▶ TASKS AND EXERCISES:
- 1) Using the excerpt on excessive damages, answer each question.
(a) Which court specifically rejected relying on "surveys" or lists of verdicts in other cases?
(b) According to the citation to Seffert v. Los Angeles Transit Lines, what kind of question is the amount of damages?
(c) According to the quotation from Wright v. City of Los Angeles, what must happen to a jury's verdict that is supported by substantial evidence?
- 2) Name every case cited in the excerpt on excessive damages, listing each case only once.
- 3) Rewrite the part of the excerpt on excessive damages that starts at "THE MERE FACT THAT THE JUDGMENT IS LARGE DOES NOT MEAN" and ends at "242 Cal.Rptr. 243.", swapping "validate" for "support".

▶ DOCUMENT SEGMENT:
Segment Open

THE MERE FACT THAT THE JUDGMENT IS LARGE DOES NOT MEAN

THAT THE VERDICT WAS A RESULT OF PASSION, PREJUDICE OR BIAS.

EACH CASE MUST BE DETERMINED ON ITS OWN FACTS

            “The mere fact that the judgment is large does not validate an appellant’s claim that the verdict is the result of passion or prejudice of the jury. Each case must be determined on its own facts.” DiRosario, et al. v. Havens, M.D., (1988) 196 Cal.App.3d 1224, 242 Cal.Rptr. 243.

            The amount of damages is a question of fact, committed first to the discretion of the trier of fact and next to the discretion of the trial court on a motion for new trial. Seffert v. Los Angeles Transit Lines (1961) 56 Cal.2d 498, 506, 15 Cal.Rptr. 161. An appellate court may interfere on the ground of excessive damages only where the facts are such that the excess appears as a matter of law, or such as to suggest passion, prejudice or corruption on the part of the trier of fact. DiRosario, et al v. Havens, M.D., (1988) 196 Cal.App.3d 1224, 1241. “If the jury's verdict is supported by substantial evidence, it must be upheld.” Wright v. City of Los Angeles (1990) 219 Cal.App.3d 318, 354, 268 Cal.Rptr. 309. In reviewing a claim of excessive damages the appellate court must determine every conflict in the evidence in favor of the respondent and give him/her the benefit of every reasonable inference. Niles v. City of San Rafael (1974) 42 Cal.App.3d 230, 241, 116 Cal.Rptr. 733.

/ / /

/ / /

/ / /

/ / /

 

A.

The Court Should Not Consider Defendants’ Irrelevant

And Flawed “Survey” of Other Verdicts

 

            Defendants’ idea of compiling a list of verdicts in other cases in order to compare and argue that the verdict in this case is excessive is not novel. Footnote Relying upon such “surveys” or lists was specifically rejected by the California Supreme Court in Bertero v. National Gen. Corp., 13 Cal.3d 43, 64 n.12, 118 Cal.Rptr. 184 (1974). The California Supreme Court stated:

Defendants have compiled a lengthy list of judgments awarding damages which have been reversed on appeal as excessive. Those cases do not, in and of themselves, mandate a reversal here. The vast variety of and disparity between awards in other cases demonstrate that injuries can seldom be measured on the same scale. The measure of damages suffered is a factual question and as such is a subject particularly within the province of the trier of fact. For a reviewing court to upset a jury’s factual determination on the basis of what other juries awarded to other plaintiffs for other injuries in other cases based upon different evidence would constitute a serious invasion into the realm of fact-finding (citations omitted). Thus, we adhere to the previously announced and historically honored standard of reversing as excessive only those judgments which the entire record, when viewed most favorably to the judgment, indicates were rendered as the result of passion and prejudice on the part of the jurors.” (emphasis added).

            Even putting aside the fact that using such a survey to compare the verdicts is against the California Supreme Court’s mandate, for the reasons set forth in the Introduction section, Defendants’ “survey” is also seriously flawed. Accordingly, Plaintiff respectfully urges the Court to disregard the survey setting forth the purported “median” and “average” emotional distress damages awarded. Footnote

B.

A New Trial is Unwarranted Because Substantial Evidence

Justifies The Jury’s Verdict Concerning Emotional Distress Damages

 

            An award of compensatory damages will be reversed or reduced only upon a showing that it is grossly disproportionate to any reasonable view of the evidence concerning the plaintiff’s damages. Bertero v. National General Corp., (1974) 13 Cal.3d 43, 64 n.12, 118 Cal.Rptr. 184 (1974).

Segment Closed

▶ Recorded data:

Segment Open

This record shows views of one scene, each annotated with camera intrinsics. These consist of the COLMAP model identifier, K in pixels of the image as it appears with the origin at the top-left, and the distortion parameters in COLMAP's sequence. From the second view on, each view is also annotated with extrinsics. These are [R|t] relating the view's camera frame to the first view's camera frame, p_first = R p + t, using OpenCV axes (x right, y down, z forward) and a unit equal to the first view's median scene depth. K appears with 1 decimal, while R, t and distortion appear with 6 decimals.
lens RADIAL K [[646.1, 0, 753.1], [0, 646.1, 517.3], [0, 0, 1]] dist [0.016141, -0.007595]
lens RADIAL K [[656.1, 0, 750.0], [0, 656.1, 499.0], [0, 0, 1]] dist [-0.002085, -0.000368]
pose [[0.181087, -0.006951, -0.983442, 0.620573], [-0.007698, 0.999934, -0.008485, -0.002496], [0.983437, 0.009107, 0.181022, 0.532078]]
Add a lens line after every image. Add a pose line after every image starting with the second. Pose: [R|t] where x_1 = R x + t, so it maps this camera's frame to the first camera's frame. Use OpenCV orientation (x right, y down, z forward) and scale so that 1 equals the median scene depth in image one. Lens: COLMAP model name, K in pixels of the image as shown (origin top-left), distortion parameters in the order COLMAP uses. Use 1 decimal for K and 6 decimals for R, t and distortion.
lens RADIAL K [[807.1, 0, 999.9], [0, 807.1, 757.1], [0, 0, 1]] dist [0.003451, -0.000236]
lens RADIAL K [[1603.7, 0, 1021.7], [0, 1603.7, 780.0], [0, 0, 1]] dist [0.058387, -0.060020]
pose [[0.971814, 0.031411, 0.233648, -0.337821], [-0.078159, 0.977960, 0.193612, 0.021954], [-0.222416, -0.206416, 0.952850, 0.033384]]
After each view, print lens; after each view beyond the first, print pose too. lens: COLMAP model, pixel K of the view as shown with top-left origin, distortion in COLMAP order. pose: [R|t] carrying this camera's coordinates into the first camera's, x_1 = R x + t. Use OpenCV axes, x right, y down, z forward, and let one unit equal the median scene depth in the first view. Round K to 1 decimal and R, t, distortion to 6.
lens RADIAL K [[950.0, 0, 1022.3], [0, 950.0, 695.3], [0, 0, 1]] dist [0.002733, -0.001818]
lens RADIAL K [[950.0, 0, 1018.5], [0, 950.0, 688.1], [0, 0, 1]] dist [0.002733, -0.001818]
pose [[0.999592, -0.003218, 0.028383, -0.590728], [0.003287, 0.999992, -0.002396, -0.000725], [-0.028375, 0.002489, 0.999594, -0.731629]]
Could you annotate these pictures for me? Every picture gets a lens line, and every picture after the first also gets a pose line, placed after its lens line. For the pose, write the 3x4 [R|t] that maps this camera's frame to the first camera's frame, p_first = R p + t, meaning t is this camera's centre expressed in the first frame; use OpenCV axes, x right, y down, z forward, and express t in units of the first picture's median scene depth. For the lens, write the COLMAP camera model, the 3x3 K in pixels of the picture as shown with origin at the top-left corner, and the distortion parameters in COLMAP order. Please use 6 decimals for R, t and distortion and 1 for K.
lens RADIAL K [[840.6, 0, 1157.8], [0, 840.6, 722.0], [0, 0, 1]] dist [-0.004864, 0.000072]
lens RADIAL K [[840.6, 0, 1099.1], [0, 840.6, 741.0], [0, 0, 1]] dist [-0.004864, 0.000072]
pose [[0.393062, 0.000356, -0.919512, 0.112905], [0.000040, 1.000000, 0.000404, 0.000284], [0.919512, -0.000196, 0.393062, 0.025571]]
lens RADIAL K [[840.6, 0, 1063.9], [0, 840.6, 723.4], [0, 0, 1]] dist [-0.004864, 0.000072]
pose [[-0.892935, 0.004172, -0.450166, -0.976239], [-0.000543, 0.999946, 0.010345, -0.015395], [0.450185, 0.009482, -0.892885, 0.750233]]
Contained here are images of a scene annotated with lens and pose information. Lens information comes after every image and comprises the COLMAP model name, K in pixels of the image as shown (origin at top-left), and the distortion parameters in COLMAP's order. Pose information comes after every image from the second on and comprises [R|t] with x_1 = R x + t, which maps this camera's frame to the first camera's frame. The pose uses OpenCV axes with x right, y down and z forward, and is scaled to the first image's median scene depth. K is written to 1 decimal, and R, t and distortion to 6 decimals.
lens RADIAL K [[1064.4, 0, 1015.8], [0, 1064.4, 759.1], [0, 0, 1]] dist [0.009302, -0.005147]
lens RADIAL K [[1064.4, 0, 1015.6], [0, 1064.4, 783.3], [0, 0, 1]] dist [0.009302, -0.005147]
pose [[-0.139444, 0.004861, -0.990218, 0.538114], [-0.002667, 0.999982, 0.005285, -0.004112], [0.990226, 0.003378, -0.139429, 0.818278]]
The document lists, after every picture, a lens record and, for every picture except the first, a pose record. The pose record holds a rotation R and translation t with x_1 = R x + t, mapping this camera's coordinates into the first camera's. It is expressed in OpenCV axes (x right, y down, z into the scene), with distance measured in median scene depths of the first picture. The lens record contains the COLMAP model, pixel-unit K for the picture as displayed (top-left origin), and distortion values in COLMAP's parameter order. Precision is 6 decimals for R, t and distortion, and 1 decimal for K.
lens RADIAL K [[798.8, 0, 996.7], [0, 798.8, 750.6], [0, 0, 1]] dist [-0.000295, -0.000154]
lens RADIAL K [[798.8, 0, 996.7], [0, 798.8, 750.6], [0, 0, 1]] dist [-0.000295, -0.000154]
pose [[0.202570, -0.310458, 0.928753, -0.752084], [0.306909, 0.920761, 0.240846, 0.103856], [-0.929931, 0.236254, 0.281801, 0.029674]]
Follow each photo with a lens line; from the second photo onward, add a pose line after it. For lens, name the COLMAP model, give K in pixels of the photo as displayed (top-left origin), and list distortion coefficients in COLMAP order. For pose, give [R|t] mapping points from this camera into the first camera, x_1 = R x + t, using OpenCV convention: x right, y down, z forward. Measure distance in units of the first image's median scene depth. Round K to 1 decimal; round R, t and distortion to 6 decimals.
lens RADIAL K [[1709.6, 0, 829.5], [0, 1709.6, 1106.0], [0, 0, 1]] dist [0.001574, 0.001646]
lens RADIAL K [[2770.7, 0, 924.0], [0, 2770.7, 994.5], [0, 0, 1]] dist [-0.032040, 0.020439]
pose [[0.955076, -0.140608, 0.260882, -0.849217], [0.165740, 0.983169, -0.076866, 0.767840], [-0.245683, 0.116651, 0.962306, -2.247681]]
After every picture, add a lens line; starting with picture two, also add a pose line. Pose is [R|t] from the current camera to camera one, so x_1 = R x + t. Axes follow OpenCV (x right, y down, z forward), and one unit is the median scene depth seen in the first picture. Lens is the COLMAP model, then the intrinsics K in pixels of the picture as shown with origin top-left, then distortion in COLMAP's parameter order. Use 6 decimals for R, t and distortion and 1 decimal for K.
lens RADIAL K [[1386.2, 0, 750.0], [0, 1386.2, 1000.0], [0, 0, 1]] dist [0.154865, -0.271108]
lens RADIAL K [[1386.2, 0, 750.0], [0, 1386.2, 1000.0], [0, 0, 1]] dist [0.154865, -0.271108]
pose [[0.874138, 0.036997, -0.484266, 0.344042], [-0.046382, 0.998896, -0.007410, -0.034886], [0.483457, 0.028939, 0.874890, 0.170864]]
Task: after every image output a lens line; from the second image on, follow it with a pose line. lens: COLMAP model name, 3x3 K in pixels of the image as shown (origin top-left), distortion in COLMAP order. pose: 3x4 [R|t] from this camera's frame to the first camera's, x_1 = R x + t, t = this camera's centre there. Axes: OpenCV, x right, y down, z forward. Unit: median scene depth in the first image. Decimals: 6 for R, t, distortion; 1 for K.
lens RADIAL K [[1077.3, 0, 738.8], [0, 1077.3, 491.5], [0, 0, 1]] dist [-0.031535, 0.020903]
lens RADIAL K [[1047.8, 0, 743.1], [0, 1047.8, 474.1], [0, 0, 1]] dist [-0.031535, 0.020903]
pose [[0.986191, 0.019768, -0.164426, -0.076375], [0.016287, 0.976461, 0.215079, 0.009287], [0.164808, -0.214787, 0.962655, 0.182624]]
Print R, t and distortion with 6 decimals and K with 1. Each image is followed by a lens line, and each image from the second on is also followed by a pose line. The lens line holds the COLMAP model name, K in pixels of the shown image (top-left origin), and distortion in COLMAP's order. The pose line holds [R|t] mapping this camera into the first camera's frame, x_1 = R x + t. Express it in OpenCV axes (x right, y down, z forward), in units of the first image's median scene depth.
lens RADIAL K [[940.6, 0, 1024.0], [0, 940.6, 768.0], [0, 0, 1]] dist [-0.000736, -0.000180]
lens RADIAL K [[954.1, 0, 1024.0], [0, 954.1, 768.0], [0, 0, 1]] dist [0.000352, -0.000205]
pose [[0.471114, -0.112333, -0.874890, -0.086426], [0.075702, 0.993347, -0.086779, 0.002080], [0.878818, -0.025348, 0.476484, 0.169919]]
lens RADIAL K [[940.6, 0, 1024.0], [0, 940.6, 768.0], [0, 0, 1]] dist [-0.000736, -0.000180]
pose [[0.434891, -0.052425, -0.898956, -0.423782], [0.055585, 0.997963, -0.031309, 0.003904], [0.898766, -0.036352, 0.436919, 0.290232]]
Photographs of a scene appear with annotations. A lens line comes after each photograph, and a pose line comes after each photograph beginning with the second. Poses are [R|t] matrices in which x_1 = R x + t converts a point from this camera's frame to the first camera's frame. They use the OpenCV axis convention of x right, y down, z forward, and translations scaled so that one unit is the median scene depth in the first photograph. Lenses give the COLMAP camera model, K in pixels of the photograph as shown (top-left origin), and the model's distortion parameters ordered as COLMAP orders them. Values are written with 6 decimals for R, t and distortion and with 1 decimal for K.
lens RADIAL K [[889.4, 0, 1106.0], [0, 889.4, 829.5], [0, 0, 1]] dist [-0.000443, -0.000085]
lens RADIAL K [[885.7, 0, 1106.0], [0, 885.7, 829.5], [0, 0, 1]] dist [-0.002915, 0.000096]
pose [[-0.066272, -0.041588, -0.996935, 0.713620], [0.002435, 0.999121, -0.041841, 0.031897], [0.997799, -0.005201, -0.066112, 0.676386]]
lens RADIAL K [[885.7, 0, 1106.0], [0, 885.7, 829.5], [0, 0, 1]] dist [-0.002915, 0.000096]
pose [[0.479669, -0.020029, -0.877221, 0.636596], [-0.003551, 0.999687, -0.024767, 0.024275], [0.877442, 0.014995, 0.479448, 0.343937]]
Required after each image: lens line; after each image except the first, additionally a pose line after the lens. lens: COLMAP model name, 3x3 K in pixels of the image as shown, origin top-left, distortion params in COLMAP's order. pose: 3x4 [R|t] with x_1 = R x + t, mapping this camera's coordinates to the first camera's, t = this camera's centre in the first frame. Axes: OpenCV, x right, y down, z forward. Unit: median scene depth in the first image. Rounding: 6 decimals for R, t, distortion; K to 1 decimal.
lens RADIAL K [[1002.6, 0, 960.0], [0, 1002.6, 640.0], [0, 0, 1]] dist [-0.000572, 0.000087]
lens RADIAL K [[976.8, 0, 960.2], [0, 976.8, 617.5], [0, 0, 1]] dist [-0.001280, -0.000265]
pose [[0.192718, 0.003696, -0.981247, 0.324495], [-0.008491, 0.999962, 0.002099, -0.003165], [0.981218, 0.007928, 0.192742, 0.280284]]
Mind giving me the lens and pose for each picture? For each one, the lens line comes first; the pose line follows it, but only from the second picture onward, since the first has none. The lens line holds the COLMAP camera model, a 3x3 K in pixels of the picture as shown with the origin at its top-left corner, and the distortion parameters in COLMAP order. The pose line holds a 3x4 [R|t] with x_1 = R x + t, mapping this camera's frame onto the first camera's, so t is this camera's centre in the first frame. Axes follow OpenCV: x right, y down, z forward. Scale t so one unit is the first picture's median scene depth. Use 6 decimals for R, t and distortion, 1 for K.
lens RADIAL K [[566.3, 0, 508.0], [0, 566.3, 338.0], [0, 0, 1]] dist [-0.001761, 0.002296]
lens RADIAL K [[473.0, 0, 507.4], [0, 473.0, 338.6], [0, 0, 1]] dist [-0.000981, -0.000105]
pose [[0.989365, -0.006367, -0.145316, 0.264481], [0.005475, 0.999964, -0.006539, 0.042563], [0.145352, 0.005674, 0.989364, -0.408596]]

Segment Closed

▶ ANSWER SET:
- 1)
(a) The California Supreme Court, in Bertero v. National Gen. Corp.
(b) A question of fact.
(c) It must be upheld.

- 2)
DiRosario, et al. v. Havens, M.D.
Seffert v. Los Angeles Transit Lines
Wright v. City of Los Angeles
Niles v. City of San Rafael
Bertero v. National Gen. Corp.

- 3)
THE MERE FACT THAT THE JUDGMENT IS LARGE DOES NOT MEAN

THAT THE VERDICT WAS A RESULT OF PASSION, PREJUDICE OR BIAS.

EACH CASE MUST BE DETERMINED ON ITS OWN FACTS

            “The mere fact that the judgment is large does not support an appellant’s claim that the verdict is the result of passion or prejudice of the jury. Each case must be determined on its own facts.” DiRosario, et al. v. Havens, M.D., (1988) 196 Cal.App.3d 1224, 242 Cal.Rptr. 243.